The way life began on Earth continues to impress scientists, but going back billions of years into the past is not easy.
And now there is more and more evidence regarding a new hypothesis about how life began: with a very precise mixing of RNA and DNA.
Both RNA and DNA determine the genetic makeup of all biological life, with DNA serving as the genetic blueprint and RNA as the reader or decoder. It was long believed that RNA first evolved on Earth and then DNA, but a growing body of evidence suggests that they appeared at the same time and both were involved in the origin of life on this planet.
A 2021 study supported this idea by explaining how the simple compound diphosphate (DAP), which may have predated life on Earth, can bind DNA building blocks called deoxynucleosides in DNA backbones.
“This discovery is an important step towards developing a detailed chemical model for the emergence of the first forms of life on Earth,” said chemist Ramanarayan Krishnamurthy of Scripps Research in California in January 2021.
The findings support the idea that DNA and RNA emerged together through chemical reactions of the same type during early life on our planet, and that the first self-replicating molecules could be a mixture of these nucleic acids, and not just RNA, as proposed in the hypothesis. .The most established “RNA world”.
One big problem with the idea that RNA alone gave rise to life on Earth is how RNA can go through the necessary process of self-replication – RNA usually requires cleavage enzymes that evolved after RNA.
From what we know so far, RNA appears to have been of some help in engineering life—recent experiments have shown that DNA can, by creating “chimeric” molecular strands that can separate more easily than RNA alone.

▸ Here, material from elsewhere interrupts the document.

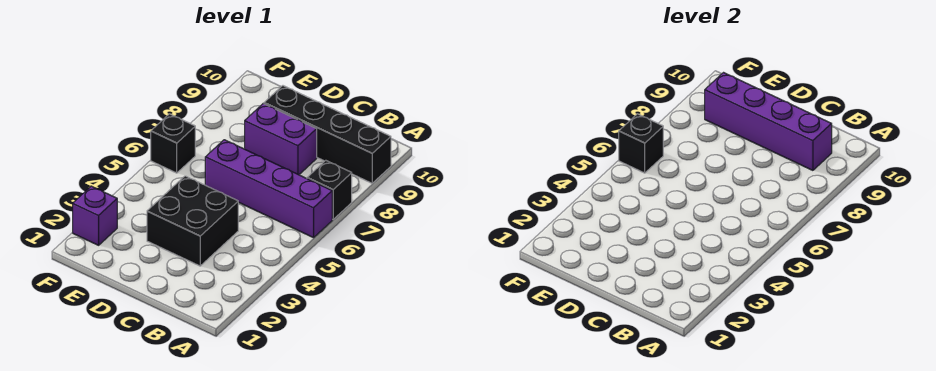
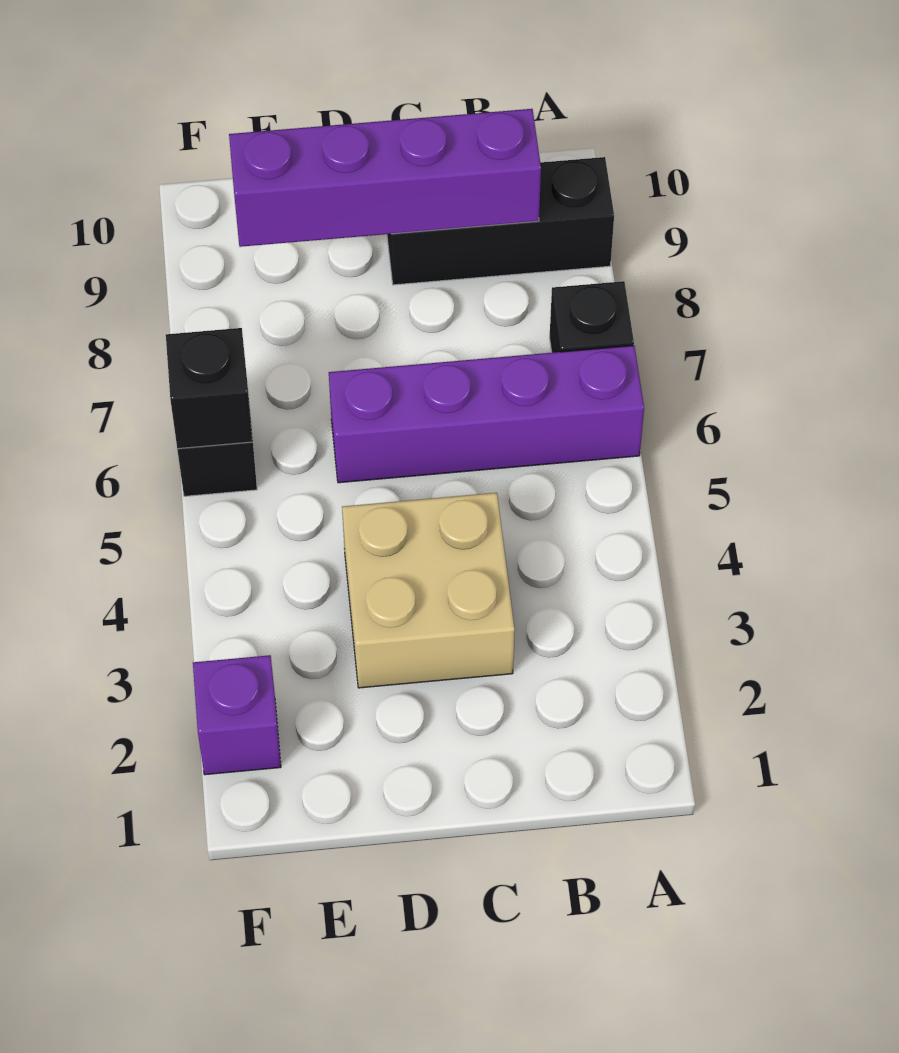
black 1x4 brick [264,86,391,183] -> black 1x3 brick [387,157,614,285]
black 2x2 brick [147,176,238,266] -> tan 2x2 brick [342,493,515,688]
purple 1x2 brick [245,104,317,175] -> none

A series of researchers’ lab tests mimic what happened before life began on Earth, showing how DAP could form the core of DNA in the same way that RNA can be assembled from chemical building blocks.
We may not know for sure whether RNA DNA helped create the first life forms on our planet, given that it happened billions of years ago, but our understanding of these processes continues to evolve.
Not only is the study useful in terms of how it relates to the origin of life, but understanding the relationship between RNA and DNA could have a range of applications in modern chemistry and biology.
The search was published in Angevante Hemi.